## Task prompt
Give back every line of the data exactly. Pictures are not part of the copy.

--------------------

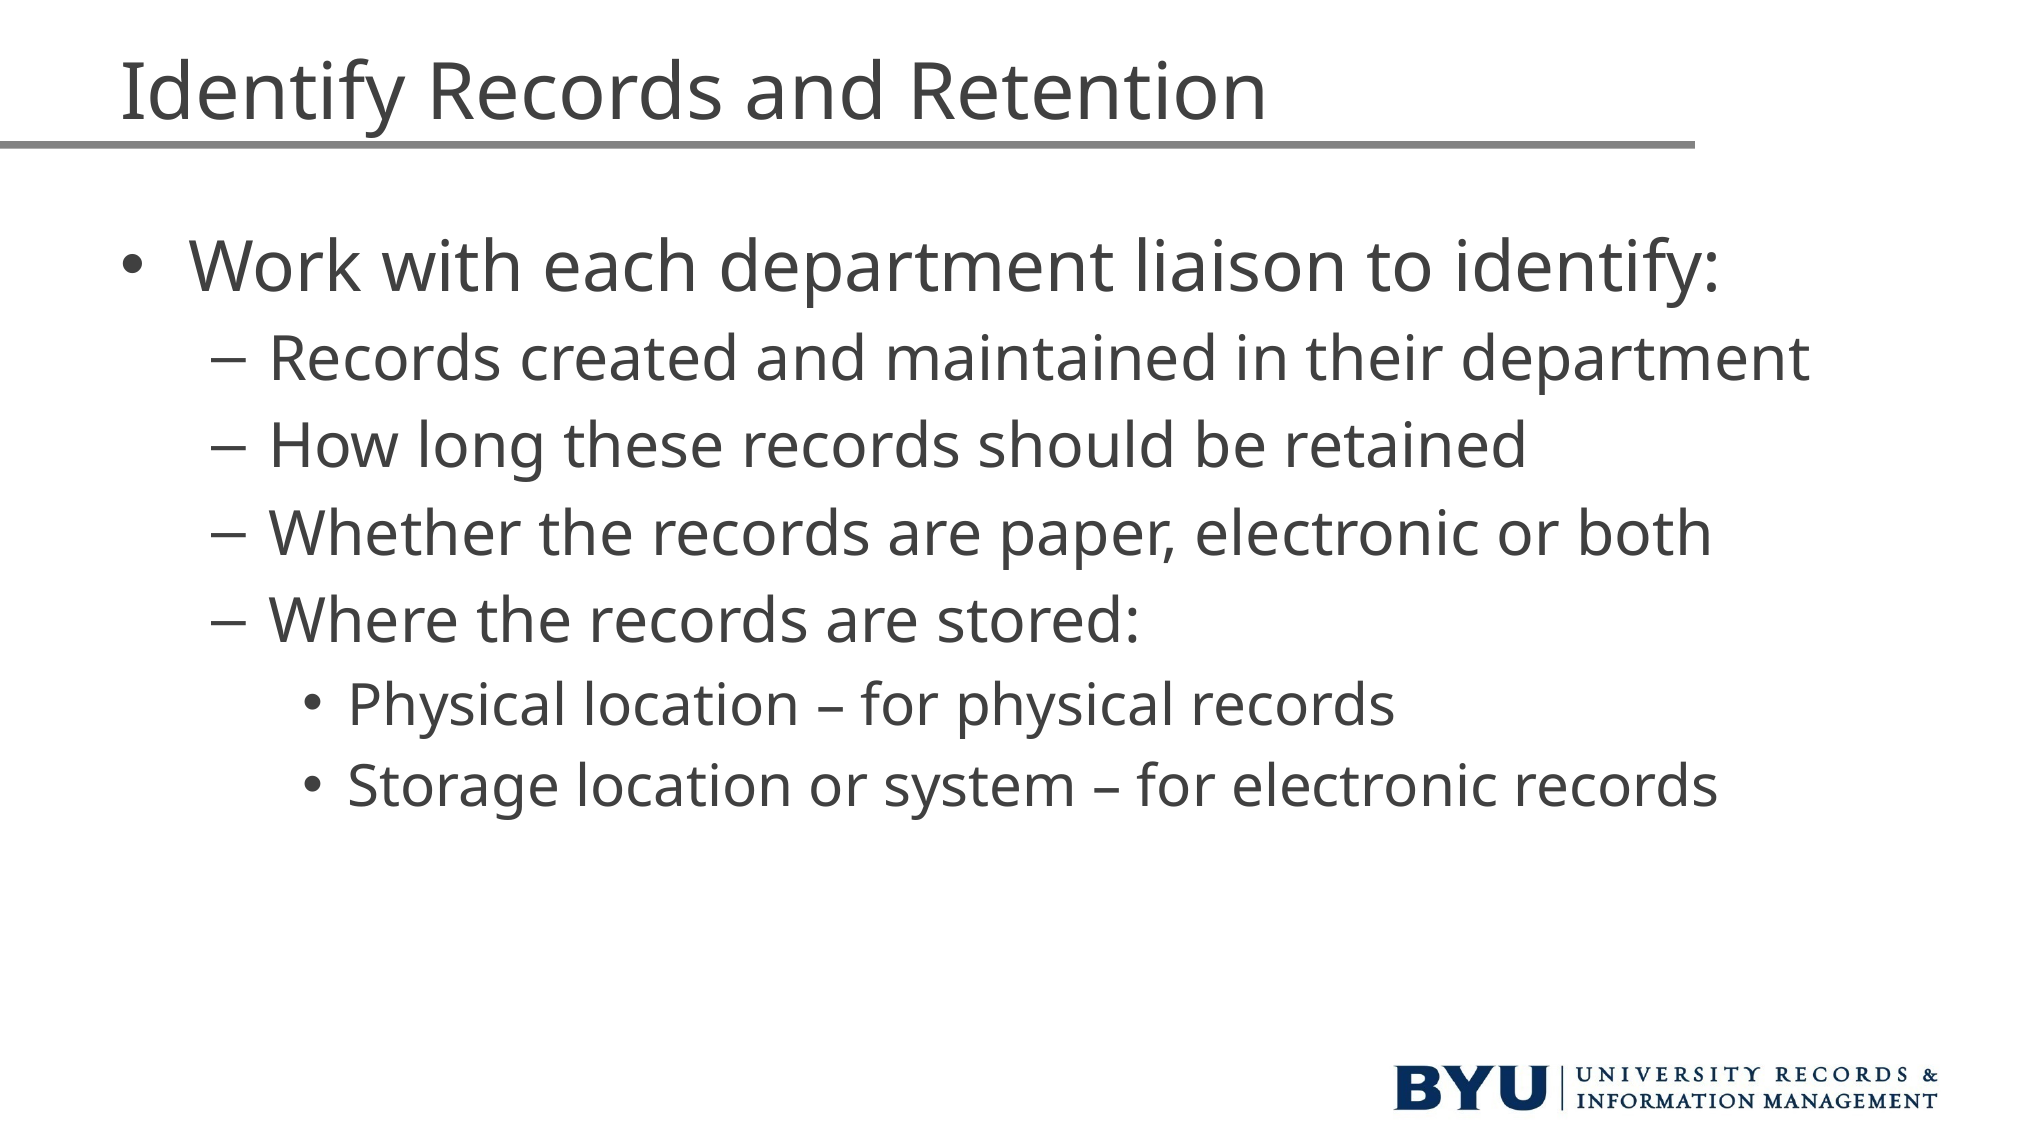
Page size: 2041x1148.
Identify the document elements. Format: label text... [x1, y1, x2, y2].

list Work with each department liaison to identify: Records created and maintained in their department How long these records should be retained Whether the records are paper, electronic or both Where the records are stored: Physical location – for physical records Storage location or system – for electronic records [101, 211, 1921, 1025]
title Identify Records and Retention [101, 23, 1696, 152]
picture [1382, 1053, 1950, 1122]
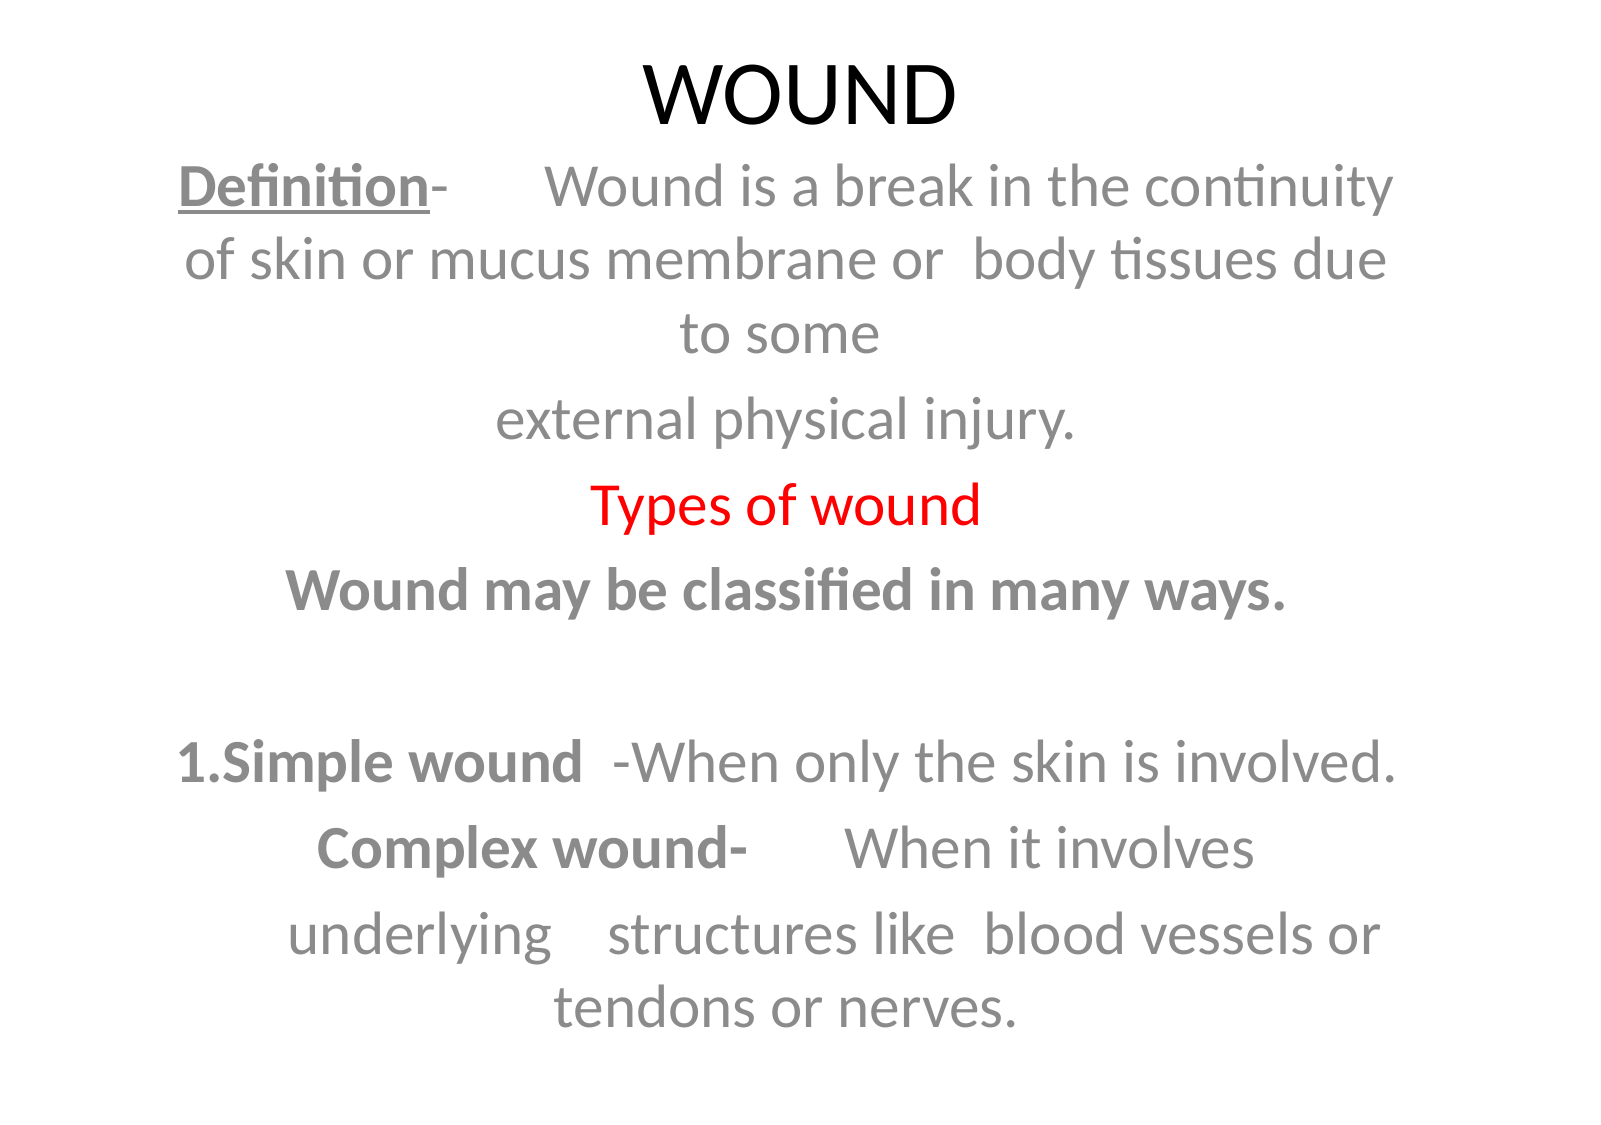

--------------------

## Exercise output
Page size: 2041x1148.
Identify the document elements. Format: label text... [x1, y1, x2, y2].

list Work with each department liaison to identify: Records created and maintained in their department How long these records should be retained Whether the records are paper, electronic or both Where the records are stored: Physical location – for physical records Storage location or system – for electronic records [101, 211, 1921, 1025]
title Identify Records and Retention [101, 23, 1696, 152]
picture [1382, 1053, 1950, 1122]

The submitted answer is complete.